Holidays can be one of the most difficult times for divorced parents in Clarksville as many may be left to spend them without their children. If you and your spouse are going through a divorce, you may wonder exactly what sort of custody or visitation rights you will be granted on special occasions. Many states set stipulations on exactly what holidays the children of divorced couples will spend with each parent. Fortunately, the state of Tennessee may leave that decision up to you.

According to the Tennessee’s Annotated Code, you and your ex-spouse are encouraged to submit a “residential schedule” that defines when your children will be in both yours and his or her custody. The law specifically states that your plan should include special custody provisions for special occasions such as:

  • Holidays
  • Birthdays
  • Vacations

How should you and your ex-spouse proceed with developing your own schedule? The first step should be to identify all federal and state holidays, and then determine how to share such dates between the two of you. Major holidays, such as Christmas, Easter or Thanksgiving should be viewed as days were custody should be shared, if possible.

Like major holidays, birthdays are another event that should be shared amongst the two of you. Plans should also be made to allow your children to attend birthday celebrations for extended family members on both sides.

After determining how holidays and birthdays should be handled, the final step in your planning is to account for school breaks. Added custody time should be extended to both of you during summer break to allow for vacations. Breaks during the school year, such as spring break or teacher planning days, may offer an excellent chance for both of you to enjoy additional time on top of your normal custody routine.

##########

> Exercise requirements:
1. In the passage on holiday custody in Tennessee, what does the state's Annotated Code encourage divorcing spouses to submit?
2. List the special occasions that the passage on holiday custody in Tennessee says the law wants a parenting plan to cover.

> Data provided:

##########

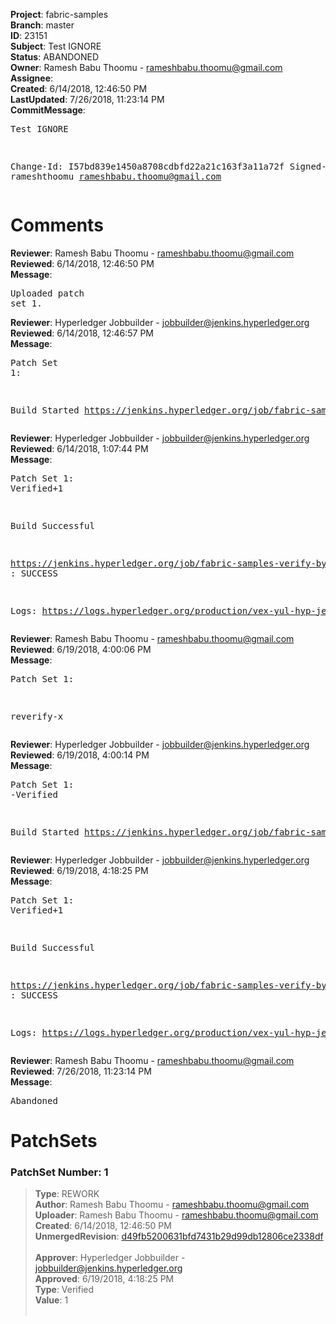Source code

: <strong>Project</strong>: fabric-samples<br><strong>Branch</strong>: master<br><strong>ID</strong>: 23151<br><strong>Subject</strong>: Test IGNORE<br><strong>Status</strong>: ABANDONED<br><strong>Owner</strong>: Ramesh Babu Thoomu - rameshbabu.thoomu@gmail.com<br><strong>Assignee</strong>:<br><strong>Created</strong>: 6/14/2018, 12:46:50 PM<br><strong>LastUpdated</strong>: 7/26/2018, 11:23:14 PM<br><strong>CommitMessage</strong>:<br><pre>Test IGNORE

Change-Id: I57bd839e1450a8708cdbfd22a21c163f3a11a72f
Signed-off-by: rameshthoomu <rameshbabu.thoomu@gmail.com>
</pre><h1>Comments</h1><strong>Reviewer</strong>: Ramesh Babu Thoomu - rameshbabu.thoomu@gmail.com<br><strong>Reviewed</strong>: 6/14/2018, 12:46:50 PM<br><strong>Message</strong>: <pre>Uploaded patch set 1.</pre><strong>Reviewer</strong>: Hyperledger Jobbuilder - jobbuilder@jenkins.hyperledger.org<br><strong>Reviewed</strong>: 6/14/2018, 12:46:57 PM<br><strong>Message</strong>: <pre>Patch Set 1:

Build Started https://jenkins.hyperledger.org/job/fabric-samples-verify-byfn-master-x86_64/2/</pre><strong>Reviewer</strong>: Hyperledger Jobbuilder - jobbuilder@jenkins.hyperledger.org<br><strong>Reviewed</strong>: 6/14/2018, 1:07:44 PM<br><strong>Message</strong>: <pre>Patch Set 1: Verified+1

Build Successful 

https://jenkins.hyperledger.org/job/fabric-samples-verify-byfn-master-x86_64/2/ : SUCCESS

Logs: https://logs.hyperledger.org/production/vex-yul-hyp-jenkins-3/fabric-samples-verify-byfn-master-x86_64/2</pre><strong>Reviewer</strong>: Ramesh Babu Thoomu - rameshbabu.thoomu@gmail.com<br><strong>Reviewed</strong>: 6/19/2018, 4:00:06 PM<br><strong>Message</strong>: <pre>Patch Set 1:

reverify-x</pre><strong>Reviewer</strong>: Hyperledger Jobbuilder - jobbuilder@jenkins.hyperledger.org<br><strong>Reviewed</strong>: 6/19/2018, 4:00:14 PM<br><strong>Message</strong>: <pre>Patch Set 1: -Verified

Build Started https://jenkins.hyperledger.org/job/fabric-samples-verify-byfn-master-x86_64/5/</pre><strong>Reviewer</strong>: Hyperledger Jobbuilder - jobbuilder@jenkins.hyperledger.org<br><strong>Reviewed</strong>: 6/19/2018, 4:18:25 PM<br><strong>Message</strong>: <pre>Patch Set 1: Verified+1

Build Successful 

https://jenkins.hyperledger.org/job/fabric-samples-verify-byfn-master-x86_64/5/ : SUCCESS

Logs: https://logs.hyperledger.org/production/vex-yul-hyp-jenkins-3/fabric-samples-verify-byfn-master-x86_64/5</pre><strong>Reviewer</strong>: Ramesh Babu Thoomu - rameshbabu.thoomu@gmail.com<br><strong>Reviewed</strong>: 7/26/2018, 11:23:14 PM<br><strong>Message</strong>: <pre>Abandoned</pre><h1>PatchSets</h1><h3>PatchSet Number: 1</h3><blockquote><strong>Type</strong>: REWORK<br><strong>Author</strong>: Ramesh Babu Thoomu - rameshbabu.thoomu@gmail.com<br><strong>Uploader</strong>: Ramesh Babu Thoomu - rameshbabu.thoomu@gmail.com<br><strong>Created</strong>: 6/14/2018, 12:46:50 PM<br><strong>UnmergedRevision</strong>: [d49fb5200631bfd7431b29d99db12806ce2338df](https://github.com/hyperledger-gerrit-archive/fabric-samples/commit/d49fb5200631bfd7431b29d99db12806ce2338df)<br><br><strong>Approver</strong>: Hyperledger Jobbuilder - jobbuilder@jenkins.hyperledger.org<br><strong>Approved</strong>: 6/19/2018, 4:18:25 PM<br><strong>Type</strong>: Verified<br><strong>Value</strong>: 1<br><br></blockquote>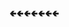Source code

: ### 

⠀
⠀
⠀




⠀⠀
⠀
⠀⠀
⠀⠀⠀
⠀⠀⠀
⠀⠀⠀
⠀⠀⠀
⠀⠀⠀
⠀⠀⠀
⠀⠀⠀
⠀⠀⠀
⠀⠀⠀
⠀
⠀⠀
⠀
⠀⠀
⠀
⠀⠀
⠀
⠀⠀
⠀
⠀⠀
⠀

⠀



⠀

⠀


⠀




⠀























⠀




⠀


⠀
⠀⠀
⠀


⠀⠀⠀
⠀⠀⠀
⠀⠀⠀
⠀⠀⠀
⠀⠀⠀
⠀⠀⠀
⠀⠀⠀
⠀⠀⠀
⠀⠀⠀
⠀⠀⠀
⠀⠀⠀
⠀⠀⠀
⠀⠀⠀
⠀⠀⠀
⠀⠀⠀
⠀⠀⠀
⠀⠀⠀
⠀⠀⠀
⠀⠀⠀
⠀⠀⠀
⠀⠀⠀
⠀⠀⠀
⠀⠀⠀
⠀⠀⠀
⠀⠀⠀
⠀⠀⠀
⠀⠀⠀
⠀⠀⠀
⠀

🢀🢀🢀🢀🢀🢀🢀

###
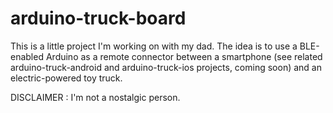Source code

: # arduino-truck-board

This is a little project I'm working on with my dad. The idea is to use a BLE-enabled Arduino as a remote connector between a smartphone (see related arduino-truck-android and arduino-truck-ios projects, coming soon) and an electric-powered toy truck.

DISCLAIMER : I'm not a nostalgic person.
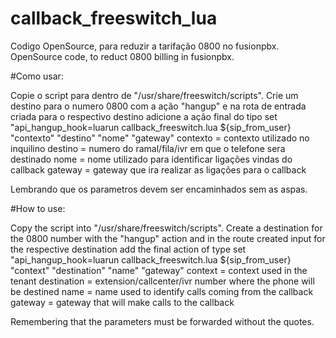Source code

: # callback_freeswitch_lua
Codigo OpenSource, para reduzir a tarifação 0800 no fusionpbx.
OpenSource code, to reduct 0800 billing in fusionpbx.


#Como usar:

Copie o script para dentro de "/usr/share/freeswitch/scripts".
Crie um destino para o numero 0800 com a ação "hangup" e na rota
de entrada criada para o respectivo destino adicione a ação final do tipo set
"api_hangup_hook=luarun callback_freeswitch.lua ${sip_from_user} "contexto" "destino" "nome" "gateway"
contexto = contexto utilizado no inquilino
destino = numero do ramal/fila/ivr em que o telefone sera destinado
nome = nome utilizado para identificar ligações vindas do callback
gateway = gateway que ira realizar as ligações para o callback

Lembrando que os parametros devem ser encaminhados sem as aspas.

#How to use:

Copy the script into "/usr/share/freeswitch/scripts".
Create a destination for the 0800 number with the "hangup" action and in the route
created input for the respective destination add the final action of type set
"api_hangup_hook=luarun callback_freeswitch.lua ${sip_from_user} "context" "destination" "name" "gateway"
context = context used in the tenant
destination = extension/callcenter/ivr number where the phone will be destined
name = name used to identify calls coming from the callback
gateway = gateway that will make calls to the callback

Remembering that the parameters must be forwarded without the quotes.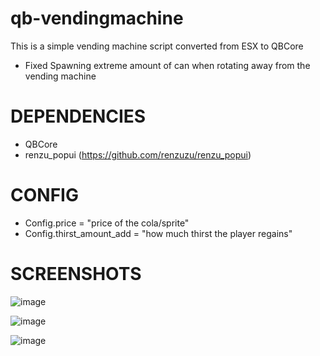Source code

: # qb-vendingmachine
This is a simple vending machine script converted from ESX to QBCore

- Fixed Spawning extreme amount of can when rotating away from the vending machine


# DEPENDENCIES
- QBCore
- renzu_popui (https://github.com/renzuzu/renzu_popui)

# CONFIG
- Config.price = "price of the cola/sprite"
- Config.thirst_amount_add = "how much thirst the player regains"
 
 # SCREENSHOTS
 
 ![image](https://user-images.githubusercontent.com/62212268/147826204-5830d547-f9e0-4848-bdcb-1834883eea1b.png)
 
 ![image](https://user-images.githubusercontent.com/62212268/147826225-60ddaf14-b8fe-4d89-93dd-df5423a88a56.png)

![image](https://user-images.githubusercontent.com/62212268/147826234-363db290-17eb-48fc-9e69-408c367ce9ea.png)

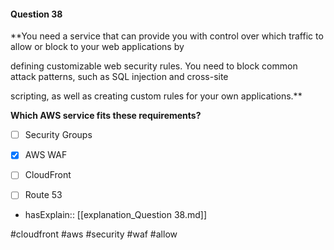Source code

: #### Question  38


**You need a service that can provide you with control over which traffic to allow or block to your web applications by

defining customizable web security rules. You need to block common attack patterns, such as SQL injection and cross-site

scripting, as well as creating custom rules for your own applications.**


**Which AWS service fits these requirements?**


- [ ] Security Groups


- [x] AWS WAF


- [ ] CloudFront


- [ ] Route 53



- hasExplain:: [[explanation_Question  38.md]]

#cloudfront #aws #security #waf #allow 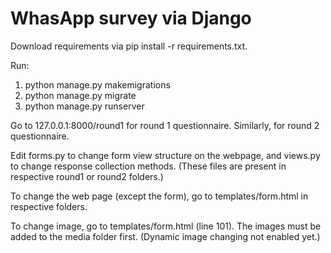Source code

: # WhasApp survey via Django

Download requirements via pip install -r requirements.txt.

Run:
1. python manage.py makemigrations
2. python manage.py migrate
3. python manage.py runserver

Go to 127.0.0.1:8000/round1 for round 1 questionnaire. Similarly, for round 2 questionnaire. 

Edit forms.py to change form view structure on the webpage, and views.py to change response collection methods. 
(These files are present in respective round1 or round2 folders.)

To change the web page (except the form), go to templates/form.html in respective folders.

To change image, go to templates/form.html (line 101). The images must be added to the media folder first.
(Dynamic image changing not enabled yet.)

##########

> Responses in order:
1. A "residential schedule" that defines when the children will be in each parent's custody.

2. Holidays, birthdays, vacations